Bringing statements within the admissions rule also has the wonderful effect of negating most of the other limiting rules of evidence. As our own District Judge Dean Pregerson explained in another wonderful opinion he wrote:
The theory of admissibility of a statement of a party opponent is that it is “ridiculous for a party-litigant to complain that his or her out-of-court statement is not subject to the safeguard of cross-examination. The party has but to take the stand.” McLaughlin, et al., Weinstein’s Federal Evidence § 801.20 (2d ed. 1999).

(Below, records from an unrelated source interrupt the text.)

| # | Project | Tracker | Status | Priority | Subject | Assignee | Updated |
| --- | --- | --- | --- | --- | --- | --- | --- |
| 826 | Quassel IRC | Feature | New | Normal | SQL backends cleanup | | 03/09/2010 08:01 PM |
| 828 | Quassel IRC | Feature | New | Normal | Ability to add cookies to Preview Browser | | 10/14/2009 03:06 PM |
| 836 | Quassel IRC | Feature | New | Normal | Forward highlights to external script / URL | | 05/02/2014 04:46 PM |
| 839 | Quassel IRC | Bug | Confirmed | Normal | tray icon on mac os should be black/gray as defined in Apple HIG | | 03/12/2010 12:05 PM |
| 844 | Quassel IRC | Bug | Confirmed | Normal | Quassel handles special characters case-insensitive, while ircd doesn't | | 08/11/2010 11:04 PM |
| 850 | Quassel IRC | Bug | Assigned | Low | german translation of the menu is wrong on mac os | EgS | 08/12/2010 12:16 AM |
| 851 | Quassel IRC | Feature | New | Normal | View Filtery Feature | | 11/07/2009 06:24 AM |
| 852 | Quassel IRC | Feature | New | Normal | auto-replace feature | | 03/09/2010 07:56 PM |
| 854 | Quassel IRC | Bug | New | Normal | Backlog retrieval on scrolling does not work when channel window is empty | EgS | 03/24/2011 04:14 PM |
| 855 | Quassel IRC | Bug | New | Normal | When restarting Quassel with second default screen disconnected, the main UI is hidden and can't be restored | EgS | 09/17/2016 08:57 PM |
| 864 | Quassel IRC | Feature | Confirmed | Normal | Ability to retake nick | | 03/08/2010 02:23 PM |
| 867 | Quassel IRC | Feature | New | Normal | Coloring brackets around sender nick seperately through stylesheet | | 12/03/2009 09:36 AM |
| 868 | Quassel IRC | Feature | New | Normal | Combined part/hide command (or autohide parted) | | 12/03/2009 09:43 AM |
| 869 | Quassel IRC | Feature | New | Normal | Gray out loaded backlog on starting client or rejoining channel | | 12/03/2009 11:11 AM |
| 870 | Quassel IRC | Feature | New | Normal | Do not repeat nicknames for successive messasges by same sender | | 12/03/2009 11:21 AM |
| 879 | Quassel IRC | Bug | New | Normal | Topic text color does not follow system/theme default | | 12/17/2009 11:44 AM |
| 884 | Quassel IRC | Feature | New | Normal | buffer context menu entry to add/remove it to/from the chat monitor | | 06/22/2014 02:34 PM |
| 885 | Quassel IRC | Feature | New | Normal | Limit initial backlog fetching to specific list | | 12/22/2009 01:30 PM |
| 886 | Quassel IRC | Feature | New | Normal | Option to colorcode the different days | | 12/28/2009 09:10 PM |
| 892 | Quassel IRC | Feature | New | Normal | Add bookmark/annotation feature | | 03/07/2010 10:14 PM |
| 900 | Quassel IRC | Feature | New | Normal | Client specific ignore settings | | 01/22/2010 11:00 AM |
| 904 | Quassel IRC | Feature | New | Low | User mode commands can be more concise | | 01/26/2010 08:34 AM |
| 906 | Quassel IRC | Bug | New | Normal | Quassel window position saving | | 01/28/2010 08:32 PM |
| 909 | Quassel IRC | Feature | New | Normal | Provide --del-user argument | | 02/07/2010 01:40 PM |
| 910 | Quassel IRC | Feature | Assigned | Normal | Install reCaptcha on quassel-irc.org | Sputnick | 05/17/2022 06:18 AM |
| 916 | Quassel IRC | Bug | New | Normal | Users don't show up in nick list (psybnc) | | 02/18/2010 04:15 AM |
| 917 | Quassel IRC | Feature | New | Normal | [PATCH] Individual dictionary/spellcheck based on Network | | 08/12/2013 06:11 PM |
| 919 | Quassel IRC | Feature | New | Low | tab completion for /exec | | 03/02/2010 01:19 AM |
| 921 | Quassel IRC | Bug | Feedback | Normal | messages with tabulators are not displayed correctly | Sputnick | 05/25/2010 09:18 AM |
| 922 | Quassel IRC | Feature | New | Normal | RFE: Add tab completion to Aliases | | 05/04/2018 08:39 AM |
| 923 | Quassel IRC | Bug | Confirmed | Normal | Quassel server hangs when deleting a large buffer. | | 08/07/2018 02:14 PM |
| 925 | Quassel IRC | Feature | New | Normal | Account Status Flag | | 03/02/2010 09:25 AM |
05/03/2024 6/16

Based on this theory, ‘[n]o guarantee of trustworthiness is required in the case of an admission.” Fed. R. Evid. 801, 1972 Adv. Comm. Notes. Thus, admissions are exempt from the “restrictive influences of the opinion rule and the rule requiring firsthand knowledge,” which “calls for generous treatment of this avenue to admissibility.” Id.; see alsoMcLaughlin, supra, at § 801.20. (Footnote omitted.)

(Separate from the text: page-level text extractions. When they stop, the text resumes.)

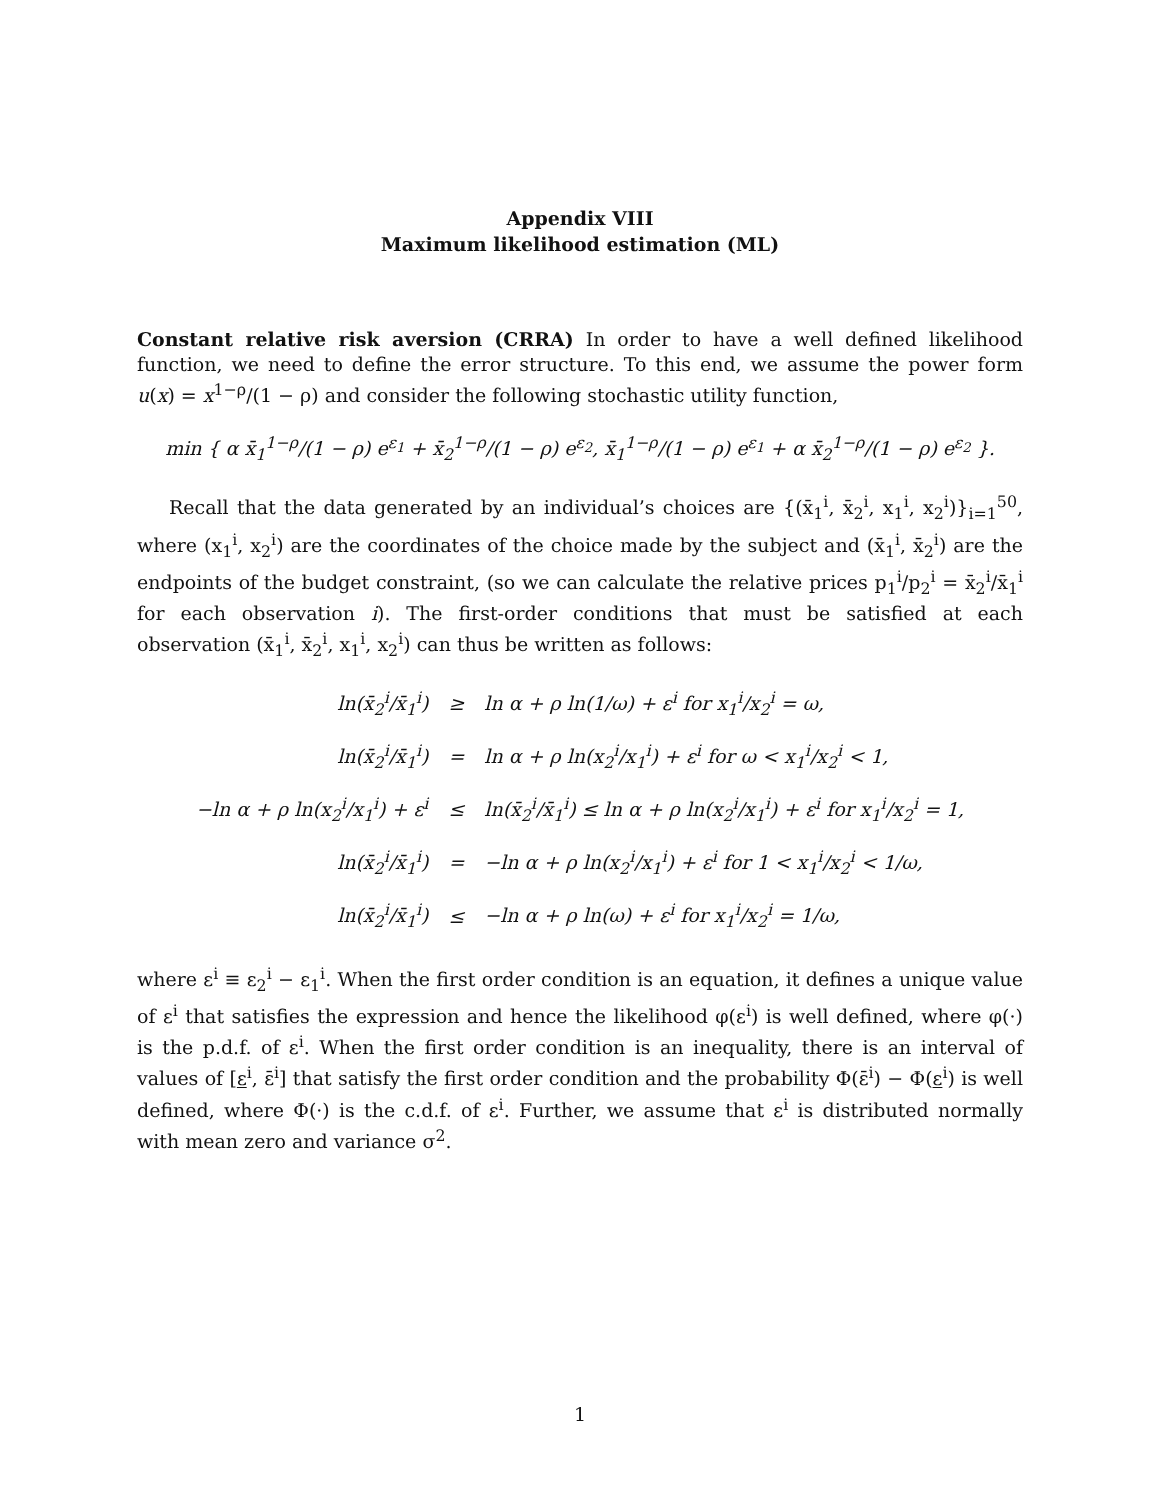Appendix VIII
Maximum likelihood estimation (ML)
Constant relative risk aversion (CRRA) In order to have a well defined likelihood function, we need to define the error structure. To this end, we assume the power form u(x) = x<sup>1−ρ</sup>/(1 − ρ) and consider the following stochastic utility function,
min { α x̄<sub>1</sub><sup>1−ρ</sup>/(1 − ρ) e<sup>ε<sub>1</sub></sup> + x̄<sub>2</sub><sup>1−ρ</sup>/(1 − ρ) e<sup>ε<sub>2</sub></sup>, x̄<sub>1</sub><sup>1−ρ</sup>/(1 − ρ) e<sup>ε<sub>1</sub></sup> + α x̄<sub>2</sub><sup>1−ρ</sup>/(1 − ρ) e<sup>ε<sub>2</sub></sup> }.
Recall that the data generated by an individual’s choices are {(x̄<sub>1</sub><sup>i</sup>, x̄<sub>2</sub><sup>i</sup>, x<sub>1</sub><sup>i</sup>, x<sub>2</sub><sup>i</sup>)}<sub>i=1</sub><sup>50</sup>, where (x<sub>1</sub><sup>i</sup>, x<sub>2</sub><sup>i</sup>) are the coordinates of the choice made by the subject and (x̄<sub>1</sub><sup>i</sup>, x̄<sub>2</sub><sup>i</sup>) are the endpoints of the budget constraint, (so we can calculate the relative prices p<sub>1</sub><sup>i</sup>/p<sub>2</sub><sup>i</sup> = x̄<sub>2</sub><sup>i</sup>/x̄<sub>1</sub><sup>i</sup> for each observation i). The first-order conditions that must be satisfied at each observation (x̄<sub>1</sub><sup>i</sup>, x̄<sub>2</sub><sup>i</sup>, x<sub>1</sub><sup>i</sup>, x<sub>2</sub><sup>i</sup>) can thus be written as follows:
| ln(x̄<sub>2</sub><sup>i</sup>/x̄<sub>1</sub><sup>i</sup>) | ≥ | ln α + ρ ln(1/ω) + ε<sup>i</sup> for x<sub>1</sub><sup>i</sup>/x<sub>2</sub><sup>i</sup> = ω, |
| ln(x̄<sub>2</sub><sup>i</sup>/x̄<sub>1</sub><sup>i</sup>) | = | ln α + ρ ln(x<sub>2</sub><sup>i</sup>/x<sub>1</sub><sup>i</sup>) + ε<sup>i</sup> for ω < x<sub>1</sub><sup>i</sup>/x<sub>2</sub><sup>i</sup> < 1, |
| −ln α + ρ ln(x<sub>2</sub><sup>i</sup>/x<sub>1</sub><sup>i</sup>) + ε<sup>i</sup> | ≤ | ln(x̄<sub>2</sub><sup>i</sup>/x̄<sub>1</sub><sup>i</sup>) ≤ ln α + ρ ln(x<sub>2</sub><sup>i</sup>/x<sub>1</sub><sup>i</sup>) + ε<sup>i</sup> for x<sub>1</sub><sup>i</sup>/x<sub>2</sub><sup>i</sup> = 1, |
| ln(x̄<sub>2</sub><sup>i</sup>/x̄<sub>1</sub><sup>i</sup>) | = | −ln α + ρ ln(x<sub>2</sub><sup>i</sup>/x<sub>1</sub><sup>i</sup>) + ε<sup>i</sup> for 1 < x<sub>1</sub><sup>i</sup>/x<sub>2</sub><sup>i</sup> < 1/ω, |
| ln(x̄<sub>2</sub><sup>i</sup>/x̄<sub>1</sub><sup>i</sup>) | ≤ | −ln α + ρ ln(ω) + ε<sup>i</sup> for x<sub>1</sub><sup>i</sup>/x<sub>2</sub><sup>i</sup> = 1/ω, |
where ε<sup>i</sup> ≡ ε<sub>2</sub><sup>i</sup> − ε<sub>1</sub><sup>i</sup>. When the first order condition is an equation, it defines a unique value of ε<sup>i</sup> that satisfies the expression and hence the likelihood φ(ε<sup>i</sup>) is well defined, where φ(·) is the p.d.f. of ε<sup>i</sup>. When the first order condition is an inequality, there is an interval of values of [ε<sup>i</sup>, ε̄<sup>i</sup>] that satisfy the first order condition and the probability Φ(ε̄<sup>i</sup>) − Φ(ε<sup>i</sup>) is well defined, where Φ(·) is the c.d.f. of ε<sup>i</sup>. Further, we assume that ε<sup>i</sup> is distributed normally with mean zero and variance σ<sup>2</sup>.
1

United States v. Bakshinian, 65 F. Supp. 2d 1104, 1109 (C.D. Cal. 1999) (emphasis added).
In light of this breadth, Judge Pregerson ruled a prosecutor’s closing argument in a codefendant’s separate trial was admissible against the government in the second defendant’s trial. And there’s a wealth of other applications in the reported cases. The rule has been applied to statements made in sworn affidavits submitted to a magistrate. See United States v. Morgan, 581 F.2d 933, 937 (D.C. Cir. 1978). The rule has been applied to statements contained in a statement of facts attached to a criminal complaint. See United States v. Warren, 42 F.3d 647, 655 (D.C. Cir. 1994). The rule has been applied to affidavits submitted in support of a search warrant application and/or an opposition to a suppression motion. See United States v. Lopez-Ortiz, 648 F. Supp. 2d 241, 246 (D.P.R. 2009). The rule has been applied to bills of particulars. See United States v. GAF Corp., 928 F.2d 1253, 1258 (2nd Cir. 1991). The rule has been applied to statements made in sentencing memoranda and briefs filed in other cases. See United States v. Kattar, 840 F.2d at 126. The rule has been applied to statements made in a detention hearing and/or briefing thereon in another case. See United States v. Paloscio, No. 99 CR. 1199(LMM), 2002 WL 1585835, at *1-2 (S.D.N.Y. July 17, 2002). The test suggested by one opinion is whether the statements are “statements in which the government has manifested its ‘adoption or belief’ [or are] mere out-of-court assertions by a government agent.” Morgan, 581 F.2d at 938. And one way this test can be satisfied is when the government “has submitted [the statements] to . . . federal courts to show the truth of the matter contained therein.”Kattar, 840 F.2d at 131.
And don’t limit yourself to statements made in court cases. The Ninth Circuit has applied the rule to reports by government agencies that have nothing to do with a particular case. InUnited States v. Van Griffin, 874 F.2d 634 (9th Cir. 1989), the court held that a manual published by the National Highways Traffic Safety Administration on the proper procedure for administering a sobriety test was admissible against the government as an admission of a party-opponent. While cautioning that “not . . . every publication of every branch of government of the United States can be treated as a party admission by the United States,” the court held the report at issue there was a party admission because “the government department . . . was the relevant and competent section of the government.” Id. at 638.
So government prosecutors, agents, and agencies can stay stupid things – or maybe just insightful things that they’d later like to disavow – that can come back to haunt them just like defendants can. Keep this in mind when the government tries to get two-faced on you.